§ Passage for review:
--

Florida Statutes
Part I - General Provisions (Ss. 607.0101-607.193)
607.0704 - Action by shareholders without a meeting.


(1) Unless otherwise provided in the articles of incorporation or in subsection (8), action required or permitted by this chapter to be taken at an annual or special meeting of shareholders may be taken without a meeting, without prior notice, and without a vote if the action is taken by the holders of outstanding shares of each voting group entitled to vote thereon having not less than the minimum number of votes with respect to each voting group that would be necessary to authorize or take such action at a meeting at which all voting groups and shares entitled to vote thereon were present and voted. In order to be effective the action must be evidenced by one or more written consents describing the action taken, dated and signed by approving shareholders having the requisite number of votes of each voting group entitled to vote thereon, and delivered to the corporation by delivery to its principal office in this state, its principal place of business, the corporate secretary, or another officer or agent of the corporation having custody of the book in which proceedings of meetings of shareholders are recorded. No written consent shall be effective to take the corporate action referred to therein unless, within 60 days of the date of the earliest dated consent delivered in the manner required by this section, written consents signed by shareholders owning a sufficient number of shares required to authorize or take the action have been delivered to the corporation by delivery as set forth in this section.

--

§ Material provided:
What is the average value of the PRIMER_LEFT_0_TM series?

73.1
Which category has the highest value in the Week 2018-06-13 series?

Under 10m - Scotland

--

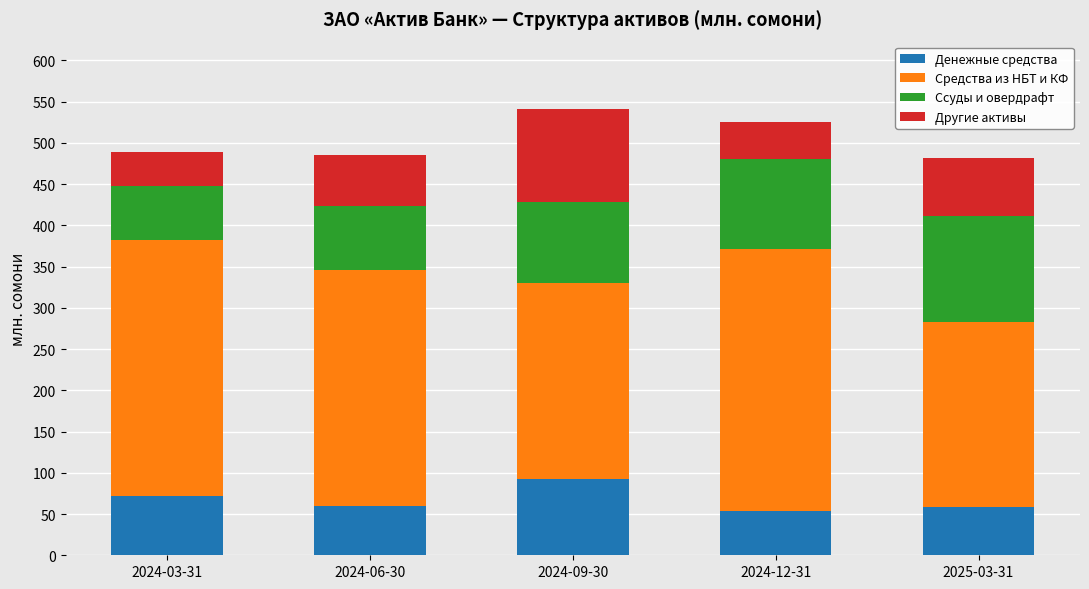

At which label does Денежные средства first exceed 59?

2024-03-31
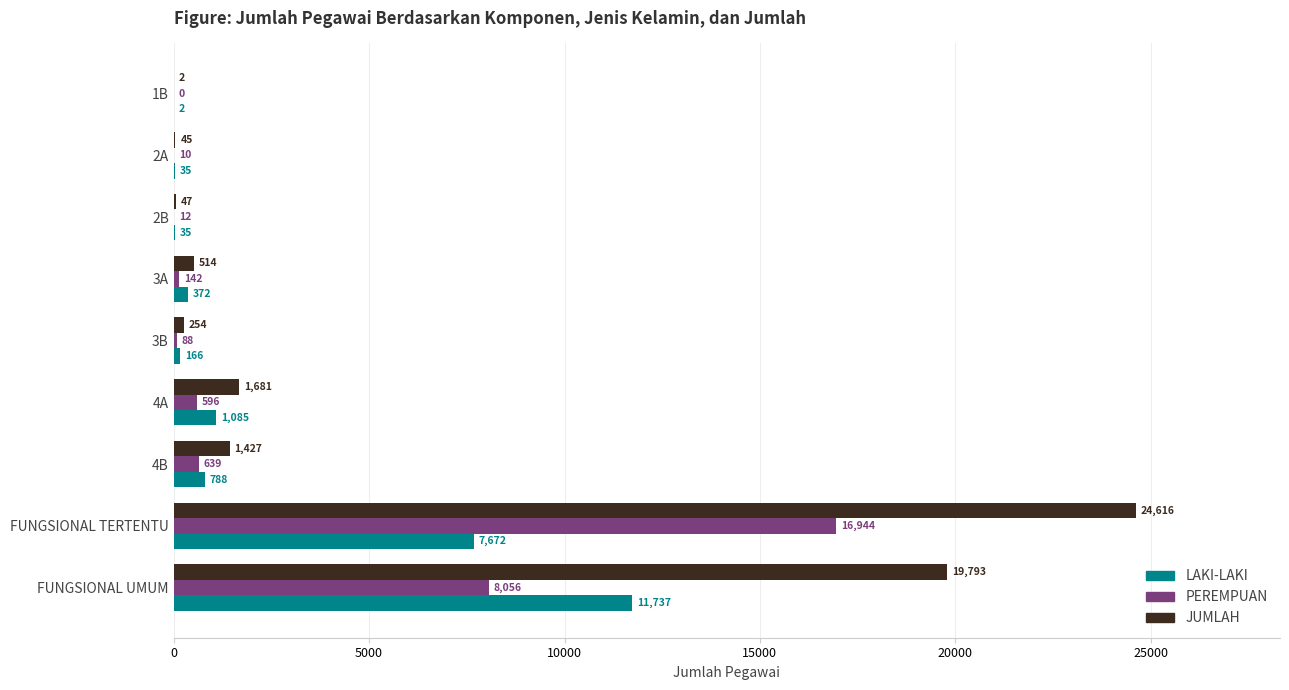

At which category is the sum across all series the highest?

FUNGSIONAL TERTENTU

--

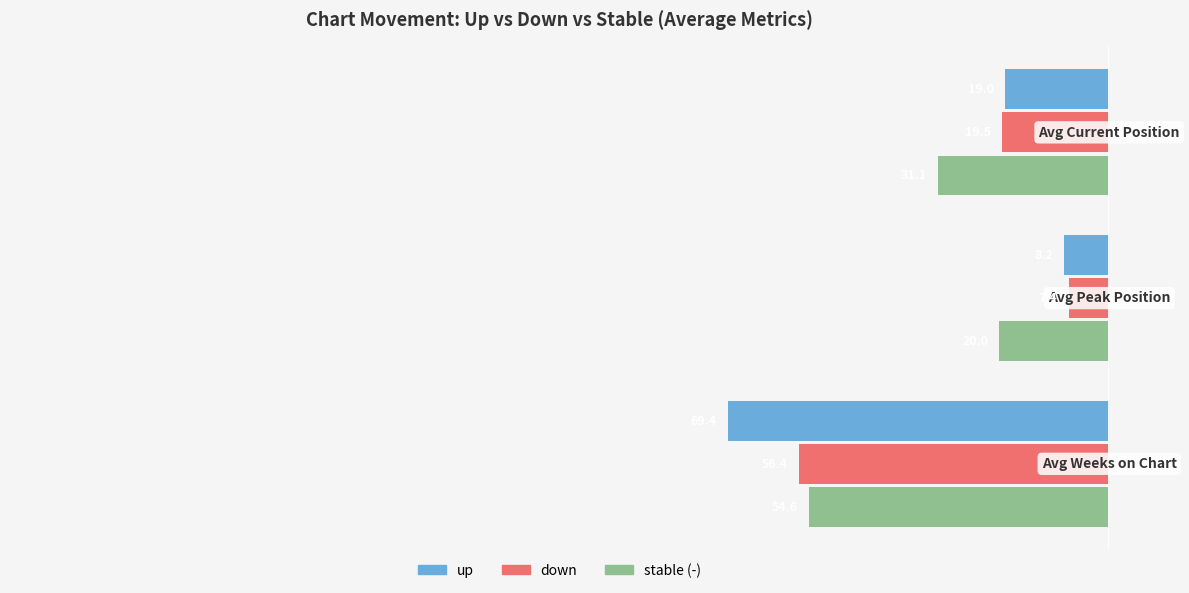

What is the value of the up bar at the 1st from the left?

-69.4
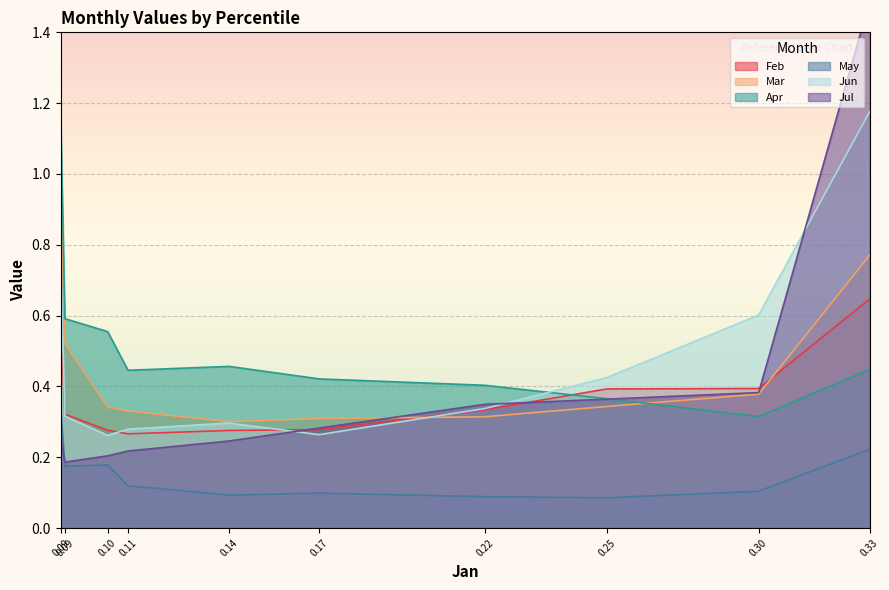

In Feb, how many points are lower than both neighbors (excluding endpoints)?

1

--

§ Job A:
According to the statute excerpt, within how many days of the earliest dated consent must enough signed written consents be delivered to the corporation?
§ Job B:
Find every line of the listing that contains the word "highest", treating uppercase and lowercase letters as different.
The statute excerpt and the listing have no connection to each other.

§ Answer section A:
Within 60 days.

§ Answer section B:
Which category has the highest value in the Week 2018-06-13 series?
At which category is the sum across all series the highest?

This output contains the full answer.